··· DATASET EXTRACT ···

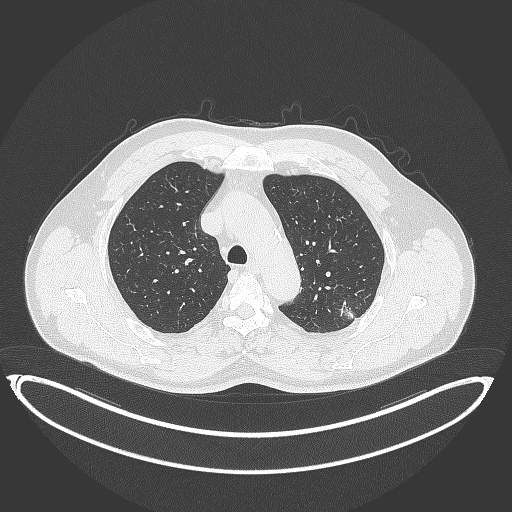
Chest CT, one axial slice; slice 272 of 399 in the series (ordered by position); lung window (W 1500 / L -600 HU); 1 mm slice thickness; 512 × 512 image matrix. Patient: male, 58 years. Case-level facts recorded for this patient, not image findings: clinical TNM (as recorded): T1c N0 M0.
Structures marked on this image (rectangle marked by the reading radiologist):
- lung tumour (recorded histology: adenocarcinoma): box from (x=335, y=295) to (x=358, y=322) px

···
··· DATASET EXTRACT ···

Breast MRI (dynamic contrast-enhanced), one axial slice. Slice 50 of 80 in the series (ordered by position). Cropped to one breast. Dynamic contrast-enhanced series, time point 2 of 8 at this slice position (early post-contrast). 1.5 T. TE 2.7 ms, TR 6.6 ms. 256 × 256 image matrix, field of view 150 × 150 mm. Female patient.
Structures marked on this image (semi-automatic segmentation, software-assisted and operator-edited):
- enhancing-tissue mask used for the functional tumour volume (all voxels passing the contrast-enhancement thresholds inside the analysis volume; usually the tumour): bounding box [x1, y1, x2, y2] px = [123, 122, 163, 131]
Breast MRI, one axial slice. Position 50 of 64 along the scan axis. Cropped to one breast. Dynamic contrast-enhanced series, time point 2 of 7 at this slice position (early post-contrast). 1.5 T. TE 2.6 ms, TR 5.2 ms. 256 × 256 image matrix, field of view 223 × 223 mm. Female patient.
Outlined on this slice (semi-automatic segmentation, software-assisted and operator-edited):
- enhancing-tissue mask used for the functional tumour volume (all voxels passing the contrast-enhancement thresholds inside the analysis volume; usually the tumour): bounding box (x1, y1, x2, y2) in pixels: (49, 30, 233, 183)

···
··· DATASET EXTRACT ···

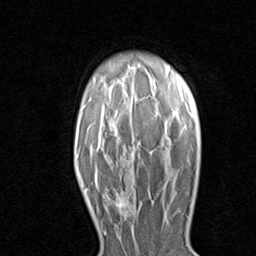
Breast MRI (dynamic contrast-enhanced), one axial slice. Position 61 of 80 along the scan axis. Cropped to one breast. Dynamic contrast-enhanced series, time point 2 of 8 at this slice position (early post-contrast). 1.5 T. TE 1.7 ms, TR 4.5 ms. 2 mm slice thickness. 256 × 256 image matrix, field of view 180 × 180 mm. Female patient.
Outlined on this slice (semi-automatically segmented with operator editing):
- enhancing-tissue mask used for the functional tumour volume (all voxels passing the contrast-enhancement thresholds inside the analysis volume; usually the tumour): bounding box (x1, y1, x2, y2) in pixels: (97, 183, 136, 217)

···

YOUR TASK →
The lines you need are those containing "Outlined"; find them in the records and copy them.

EXERCISE OUTPUT →
Outlined on this slice (semi-automatic segmentation, software-assisted and operator-edited):
Outlined on this slice (semi-automatically segmented with operator editing):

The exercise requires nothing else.